# [What you should do]
A verbatim transcript of the data that follows, free of images, is the expected result.
══ Supplied material
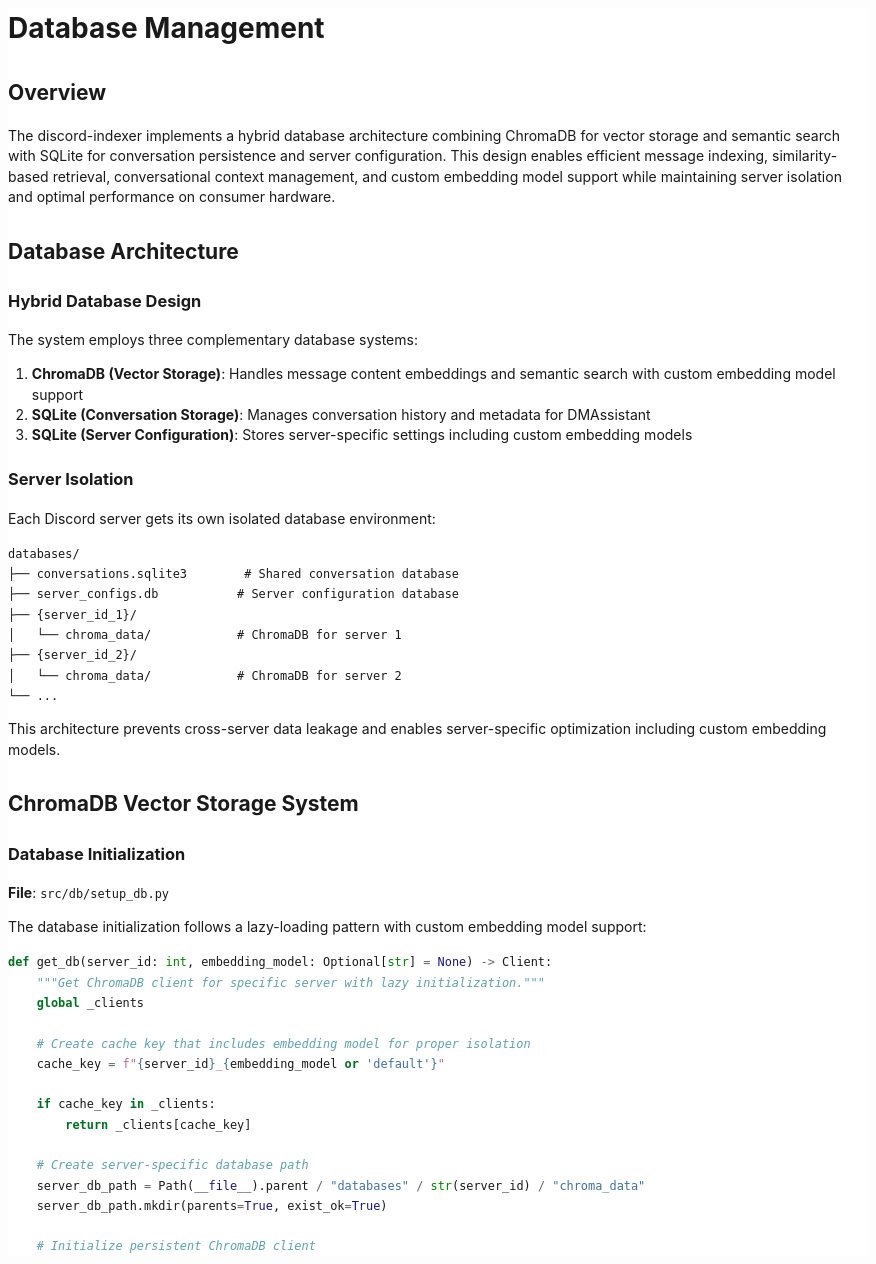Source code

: # Database Management

## Overview

The discord-indexer implements a hybrid database architecture combining ChromaDB for vector storage and semantic search with SQLite for conversation persistence and server configuration. This design enables efficient message indexing, similarity-based retrieval, conversational context management, and custom embedding model support while maintaining server isolation and optimal performance on consumer hardware.

## Database Architecture

### Hybrid Database Design

The system employs three complementary database systems:

1. **ChromaDB (Vector Storage)**: Handles message content embeddings and semantic search with custom embedding model support
2. **SQLite (Conversation Storage)**: Manages conversation history and metadata for DMAssistant
3. **SQLite (Server Configuration)**: Stores server-specific settings including custom embedding models

### Server Isolation

Each Discord server gets its own isolated database environment:

```
databases/
├── conversations.sqlite3        # Shared conversation database
├── server_configs.db           # Server configuration database
├── {server_id_1}/
│   └── chroma_data/            # ChromaDB for server 1
├── {server_id_2}/
│   └── chroma_data/            # ChromaDB for server 2
└── ...
```

This architecture prevents cross-server data leakage and enables server-specific optimization including custom embedding models.

## ChromaDB Vector Storage System

### Database Initialization

**File**: `src/db/setup_db.py`

The database initialization follows a lazy-loading pattern with custom embedding model support:

```python
def get_db(server_id: int, embedding_model: Optional[str] = None) -> Client:
    """Get ChromaDB client for specific server with lazy initialization."""
    global _clients
    
    # Create cache key that includes embedding model for proper isolation
    cache_key = f"{server_id}_{embedding_model or 'default'}"
    
    if cache_key in _clients:
        return _clients[cache_key]
    
    # Create server-specific database path
    server_db_path = Path(__file__).parent / "databases" / str(server_id) / "chroma_data"
    server_db_path.mkdir(parents=True, exist_ok=True)
    
    # Initialize persistent ChromaDB client
```
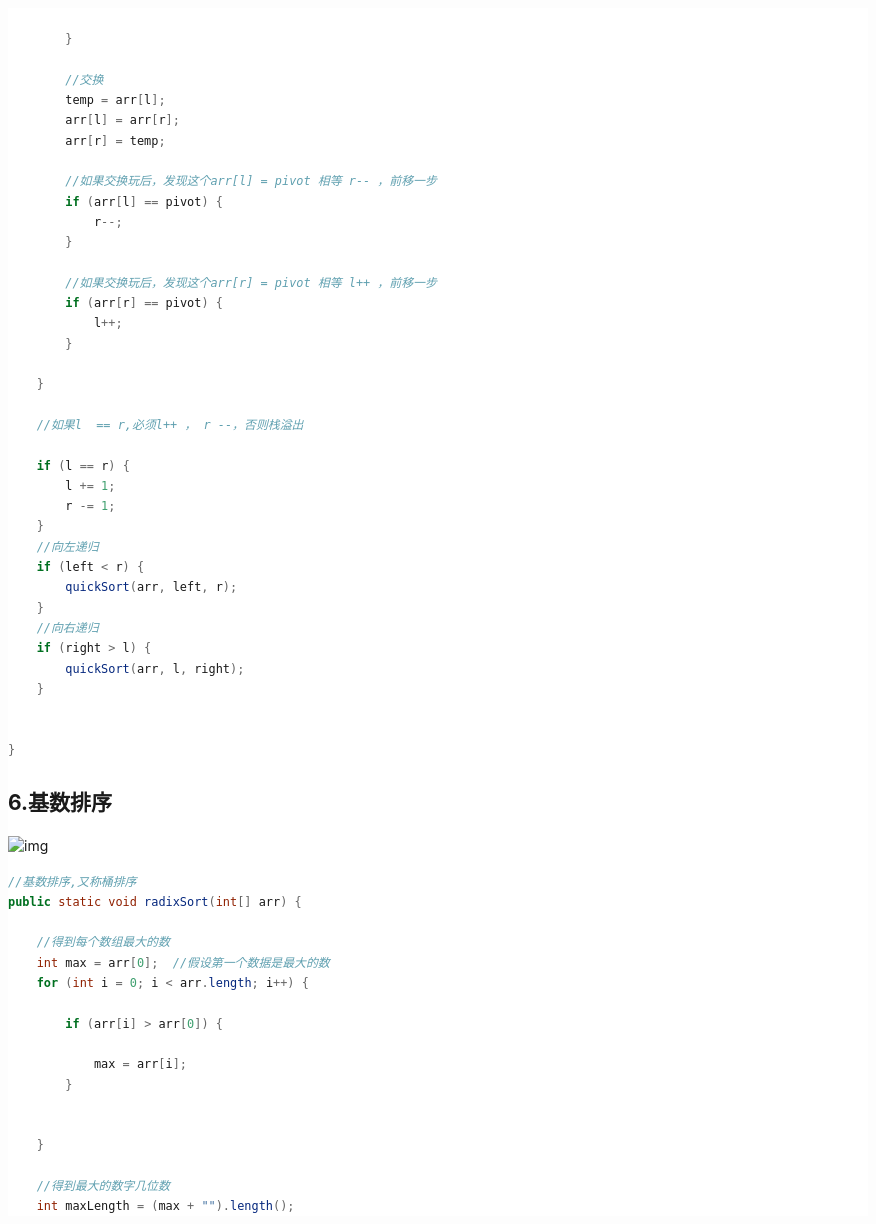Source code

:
 ```java

        }

        //交换
        temp = arr[l];
        arr[l] = arr[r];
        arr[r] = temp;

        //如果交换玩后，发现这个arr[l] = pivot 相等 r-- ，前移一步
        if (arr[l] == pivot) {
            r--;
        }

        //如果交换玩后，发现这个arr[r] = pivot 相等 l++ ，前移一步
        if (arr[r] == pivot) {
            l++;
        }

    }

    //如果l  == r,必须l++ ， r --，否则栈溢出

    if (l == r) {
        l += 1;
        r -= 1;
    }
    //向左递归
    if (left < r) {
        quickSort(arr, left, r);
    }
    //向右递归
    if (right > l) {
        quickSort(arr, l, right);
    }


}
```

## 6.基数排序

![img](https://upload-images.jianshu.io/upload_images/1940317-0fbcf53f27e12a87.gif?imageMogr2/auto-orient/strip|imageView2/2/w/959/format/webp)

```java
//基数排序,又称桶排序
public static void radixSort(int[] arr) {

    //得到每个数组最大的数
    int max = arr[0];  //假设第一个数据是最大的数
    for (int i = 0; i < arr.length; i++) {

        if (arr[i] > arr[0]) {

            max = arr[i];
        }


    }

    //得到最大的数字几位数
    int maxLength = (max + "").length();


```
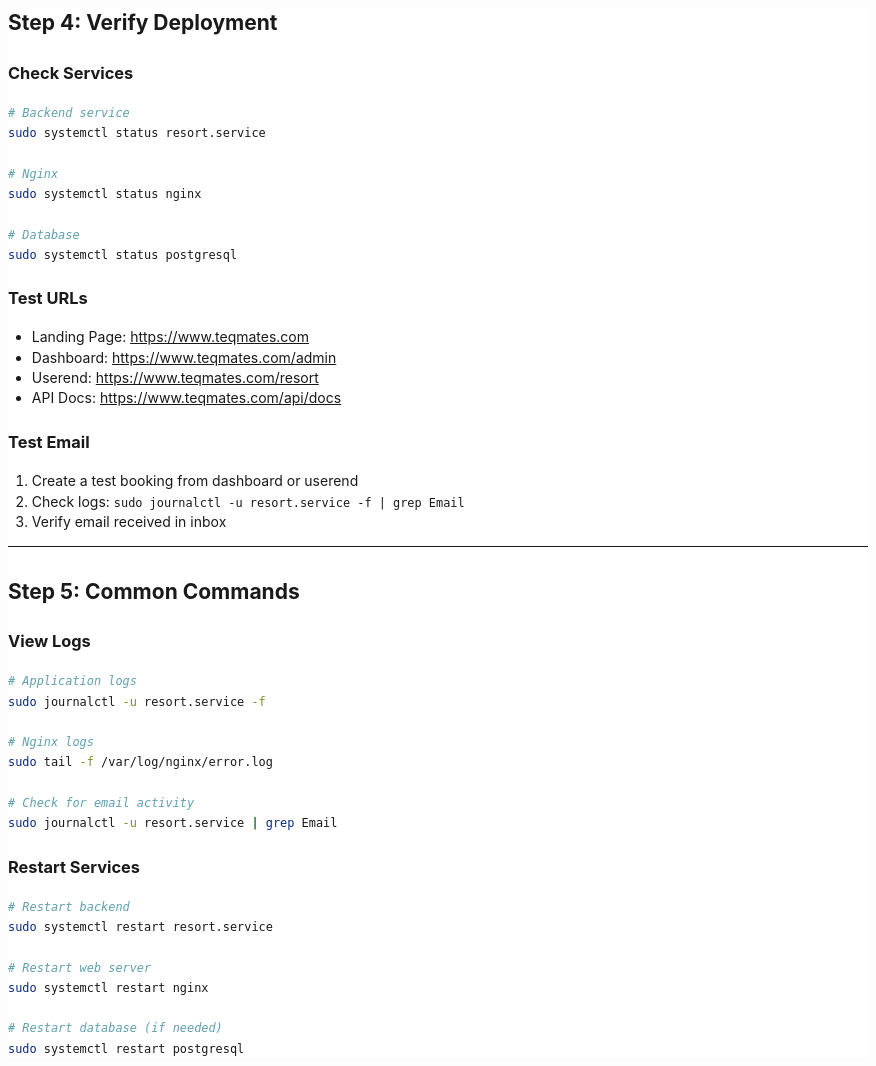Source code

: 
## Step 4: Verify Deployment

### Check Services
```bash
# Backend service
sudo systemctl status resort.service

# Nginx
sudo systemctl status nginx

# Database
sudo systemctl status postgresql
```

### Test URLs
- Landing Page: https://www.teqmates.com
- Dashboard: https://www.teqmates.com/admin
- Userend: https://www.teqmates.com/resort
- API Docs: https://www.teqmates.com/api/docs

### Test Email
1. Create a test booking from dashboard or userend
2. Check logs: `sudo journalctl -u resort.service -f | grep Email`
3. Verify email received in inbox

---

## Step 5: Common Commands

### View Logs
```bash
# Application logs
sudo journalctl -u resort.service -f

# Nginx logs
sudo tail -f /var/log/nginx/error.log

# Check for email activity
sudo journalctl -u resort.service | grep Email
```

### Restart Services
```bash
# Restart backend
sudo systemctl restart resort.service

# Restart web server
sudo systemctl restart nginx

# Restart database (if needed)
sudo systemctl restart postgresql
```
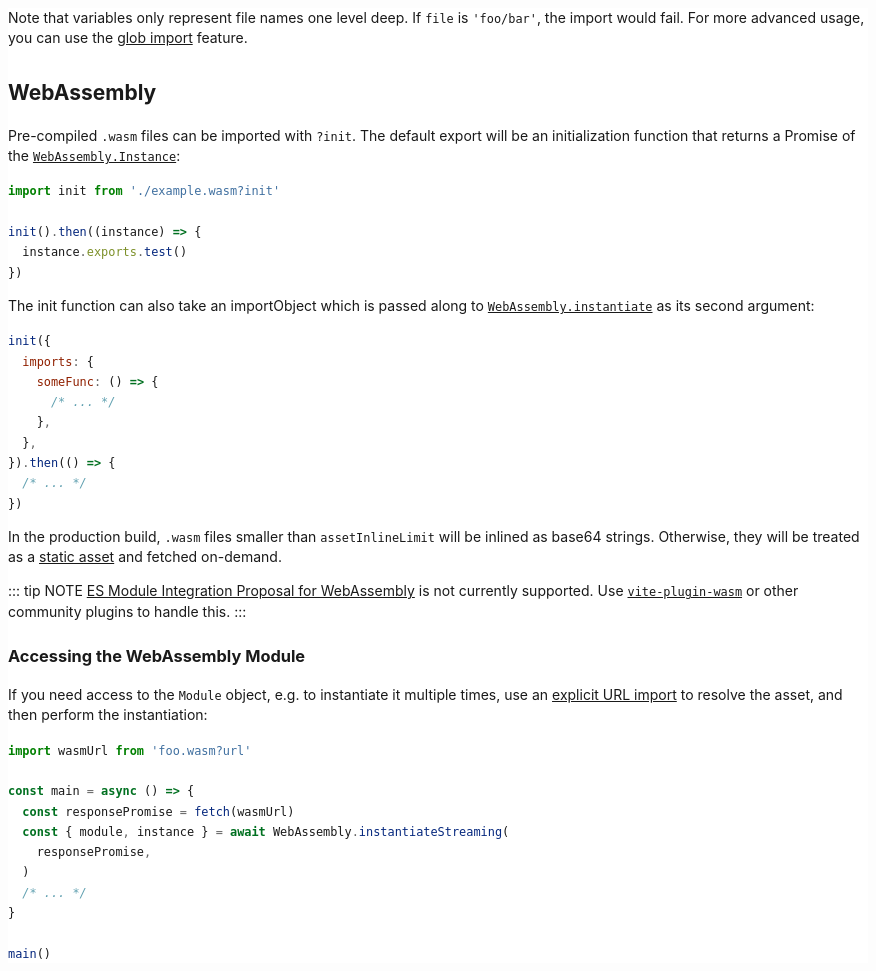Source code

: Note that variables only represent file names one level deep. If `file` is `'foo/bar'`, the import would fail. For more advanced usage, you can use the [glob import](#glob-import) feature.

## WebAssembly

Pre-compiled `.wasm` files can be imported with `?init`.
The default export will be an initialization function that returns a Promise of the [`WebAssembly.Instance`](https://developer.mozilla.org/en-US/docs/WebAssembly/JavaScript_interface/Instance):

```js
import init from './example.wasm?init'

init().then((instance) => {
  instance.exports.test()
})
```

The init function can also take an importObject which is passed along to [`WebAssembly.instantiate`](https://developer.mozilla.org/en-US/docs/WebAssembly/JavaScript_interface/instantiate) as its second argument:

```js
init({
  imports: {
    someFunc: () => {
      /* ... */
    },
  },
}).then(() => {
  /* ... */
})
```

In the production build, `.wasm` files smaller than `assetInlineLimit` will be inlined as base64 strings. Otherwise, they will be treated as a [static asset](./assets) and fetched on-demand.

::: tip NOTE
[ES Module Integration Proposal for WebAssembly](https://github.com/WebAssembly/esm-integration) is not currently supported.
Use [`vite-plugin-wasm`](https://github.com/Menci/vite-plugin-wasm) or other community plugins to handle this.
:::

### Accessing the WebAssembly Module

If you need access to the `Module` object, e.g. to instantiate it multiple times, use an [explicit URL import](./assets#explicit-url-imports) to resolve the asset, and then perform the instantiation:

```js
import wasmUrl from 'foo.wasm?url'

const main = async () => {
  const responsePromise = fetch(wasmUrl)
  const { module, instance } = await WebAssembly.instantiateStreaming(
    responsePromise,
  )
  /* ... */
}

main()
```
════
# [Answer to the exercise]
Source code

: # Database Management

## Overview

The discord-indexer implements a hybrid database architecture combining ChromaDB for vector storage and semantic search with SQLite for conversation persistence and server configuration. This design enables efficient message indexing, similarity-based retrieval, conversational context management, and custom embedding model support while maintaining server isolation and optimal performance on consumer hardware.

## Database Architecture

### Hybrid Database Design

The system employs three complementary database systems:

1. **ChromaDB (Vector Storage)**: Handles message content embeddings and semantic search with custom embedding model support
2. **SQLite (Conversation Storage)**: Manages conversation history and metadata for DMAssistant
3. **SQLite (Server Configuration)**: Stores server-specific settings including custom embedding models

### Server Isolation

Each Discord server gets its own isolated database environment:

```
databases/
├── conversations.sqlite3        # Shared conversation database
├── server_configs.db           # Server configuration database
├── {server_id_1}/
│   └── chroma_data/            # ChromaDB for server 1
├── {server_id_2}/
│   └── chroma_data/            # ChromaDB for server 2
└── ...
```

This architecture prevents cross-server data leakage and enables server-specific optimization including custom embedding models.

## ChromaDB Vector Storage System

### Database Initialization

**File**: `src/db/setup_db.py`

The database initialization follows a lazy-loading pattern with custom embedding model support:

```python
def get_db(server_id: int, embedding_model: Optional[str] = None) -> Client:
    """Get ChromaDB client for specific server with lazy initialization."""
    global _clients
    
    # Create cache key that includes embedding model for proper isolation
    cache_key = f"{server_id}_{embedding_model or 'default'}"
    
    if cache_key in _clients:
        return _clients[cache_key]
    
    # Create server-specific database path
    server_db_path = Path(__file__).parent / "databases" / str(server_id) / "chroma_data"
    server_db_path.mkdir(parents=True, exist_ok=True)
    
    # Initialize persistent ChromaDB client
```
Source code

:
 ```java

        }

        //交换
        temp = arr[l];
        arr[l] = arr[r];
        arr[r] = temp;

        //如果交换玩后，发现这个arr[l] = pivot 相等 r-- ，前移一步
        if (arr[l] == pivot) {
            r--;
        }

        //如果交换玩后，发现这个arr[r] = pivot 相等 l++ ，前移一步
        if (arr[r] == pivot) {
            l++;
        }

    }

    //如果l  == r,必须l++ ， r --，否则栈溢出

    if (l == r) {
        l += 1;
        r -= 1;
    }
    //向左递归
    if (left < r) {
        quickSort(arr, left, r);
    }
    //向右递归
    if (right > l) {
        quickSort(arr, l, right);
    }


}
```

## 6.基数排序

![img](https://upload-images.jianshu.io/upload_images/1940317-0fbcf53f27e12a87.gif?imageMogr2/auto-orient/strip|imageView2/2/w/959/format/webp)

```java
//基数排序,又称桶排序
public static void radixSort(int[] arr) {

    //得到每个数组最大的数
    int max = arr[0];  //假设第一个数据是最大的数
    for (int i = 0; i < arr.length; i++) {

        if (arr[i] > arr[0]) {

            max = arr[i];
        }


    }

    //得到最大的数字几位数
    int maxLength = (max + "").length();


```
Source code

: 
## Step 4: Verify Deployment

### Check Services
```bash
# Backend service
sudo systemctl status resort.service

# Nginx
sudo systemctl status nginx

# Database
sudo systemctl status postgresql
```

### Test URLs
- Landing Page: https://www.teqmates.com
- Dashboard: https://www.teqmates.com/admin
- Userend: https://www.teqmates.com/resort
- API Docs: https://www.teqmates.com/api/docs

### Test Email
1. Create a test booking from dashboard or userend
2. Check logs: `sudo journalctl -u resort.service -f | grep Email`
3. Verify email received in inbox

---

## Step 5: Common Commands

### View Logs
```bash
# Application logs
sudo journalctl -u resort.service -f

# Nginx logs
sudo tail -f /var/log/nginx/error.log

# Check for email activity
sudo journalctl -u resort.service | grep Email
```

### Restart Services
```bash
# Restart backend
sudo systemctl restart resort.service

# Restart web server
sudo systemctl restart nginx

# Restart database (if needed)
sudo systemctl restart postgresql
```
Source code

: Note that variables only represent file names one level deep. If `file` is `'foo/bar'`, the import would fail. For more advanced usage, you can use the [glob import](#glob-import) feature.

## WebAssembly

Pre-compiled `.wasm` files can be imported with `?init`.
The default export will be an initialization function that returns a Promise of the [`WebAssembly.Instance`](https://developer.mozilla.org/en-US/docs/WebAssembly/JavaScript_interface/Instance):

```js
import init from './example.wasm?init'

init().then((instance) => {
  instance.exports.test()
})
```

The init function can also take an importObject which is passed along to [`WebAssembly.instantiate`](https://developer.mozilla.org/en-US/docs/WebAssembly/JavaScript_interface/instantiate) as its second argument:

```js
init({
  imports: {
    someFunc: () => {
      /* ... */
    },
  },
}).then(() => {
  /* ... */
})
```

In the production build, `.wasm` files smaller than `assetInlineLimit` will be inlined as base64 strings. Otherwise, they will be treated as a [static asset](./assets) and fetched on-demand.

::: tip NOTE
[ES Module Integration Proposal for WebAssembly](https://github.com/WebAssembly/esm-integration) is not currently supported.
Use [`vite-plugin-wasm`](https://github.com/Menci/vite-plugin-wasm) or other community plugins to handle this.
:::

### Accessing the WebAssembly Module

If you need access to the `Module` object, e.g. to instantiate it multiple times, use an [explicit URL import](./assets#explicit-url-imports) to resolve the asset, and then perform the instantiation:

```js
import wasmUrl from 'foo.wasm?url'

const main = async () => {
  const responsePromise = fetch(wasmUrl)
  const { module, instance } = await WebAssembly.instantiateStreaming(
    responsePromise,
  )
  /* ... */
}

main()
```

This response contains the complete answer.